If only it was that simple. While I will grant there is a whole propaganda machine in place to paint working people and their representatives as nasty and greedy, I have to admit I have seen my share of bad behaviour from a minority of union reps in workplaces. You know, the petty folks who wanted to be management but couldn’t get there and so instead turned their dictatorial desires into a union position. These are often people who don’t seem to understand the basic working class principles of solidarity, and have found a niche in a union movement starved for active membership by barging their way around the workplace.

Sometimes these people simply have their own individual axe to grind about an issue, but more often seem to have the general grievance that life hasn’t been fair to them. In some cases they will complain (to other union reps no doubt) that their co-workers are lazy and shouldn’t be helped by the union. In others this type express themselves by going around and harassing people into adhering to every aspect of the collective agreement or health and safety policy. They get elected because no one wants to run against them out of fear of retaliation, or because after years of this behaviour the workplace members believe all people in the union are like this and want nothing to do with it.

Fair enough. If that had been my first encounter with a union I wouldn’t waste my time there either. As a union rep I tend to go the other way when I see one of these individuals coming, so I don’t doubt their co-workers feel that way but even moreso if they have to deal with them every day. And it’s a shame really – because this is by far the minority of union reps, and yet the ones who everyone remembers.

The simple root of this is a lack of interested and active members, and a union movement that seems helpless to address this behaviour within its ranks (until it crosses the line and becomes something you can discipline for). And because it’s self-perpetuating in that it drives people away, the very existence of these individuals only ensures that more people like them will fill the ranks when they finally disappear. But more deeply, this behaviour is sunk in the mires of power definitions in our society and the very nature of exclusion. That is, telling other people what to do in your society is equated with powerfulness, and those who lack a sense of personal power in their lives are often driven to fill that void elsewhere. Pretty much every organization suffers from these individuals – from the artistic society with a chair who has screaming fits, to those in community radio stations like CKLN who change the locks on the doors to keep democratically elected opponents out. There are a lot of wounded people wandering around out there looking to inflict their damage in the form of power-mongering on others – despite the fact there are even more people trying to do the right thing and work together.

I’m not sure how to address it systemically or personally, but it’s frustrating as someone who really is working to represent people democratically and transparently to always be painted with that brush.
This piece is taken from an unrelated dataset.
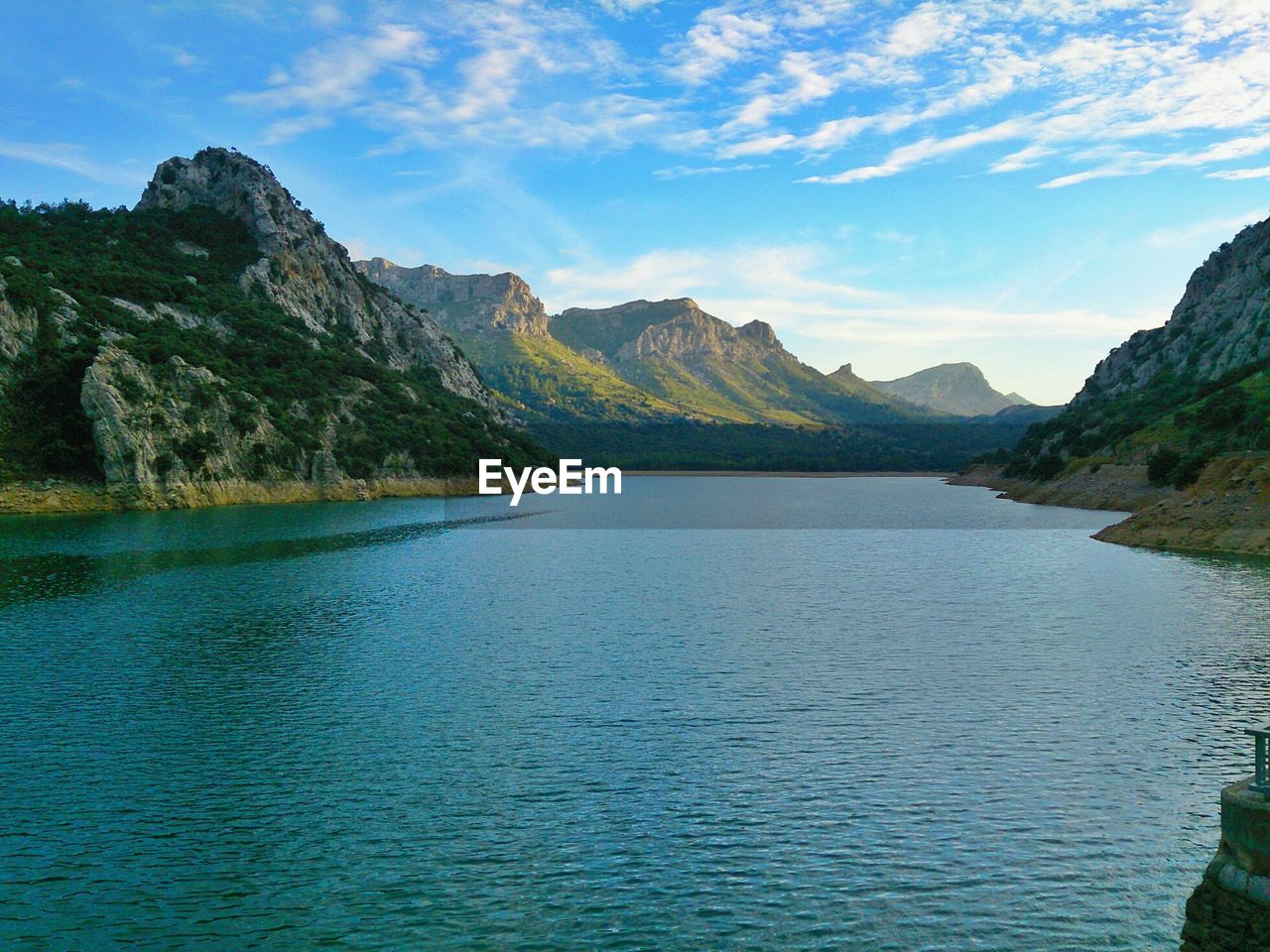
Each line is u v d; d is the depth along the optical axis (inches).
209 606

Fortunately I have found although this initial impression exists, once people actually meet me or I help them through a hard grievance, the stereotype tends to fade into the background. I can certainly be tough when the situation warrants it, but only within the context of being pushed around, and only when there is something to be gained from engaging in the battles in the first place. Mostly though I like to mediate, negotiate, and consense to an end result – which I recognize is the way for most union people I know. Leadership is one thing, exerting power is another – and although some people confuse these modes, it’s clear to me (and the membership I have represented) that really these are polar opposites on the spectrum.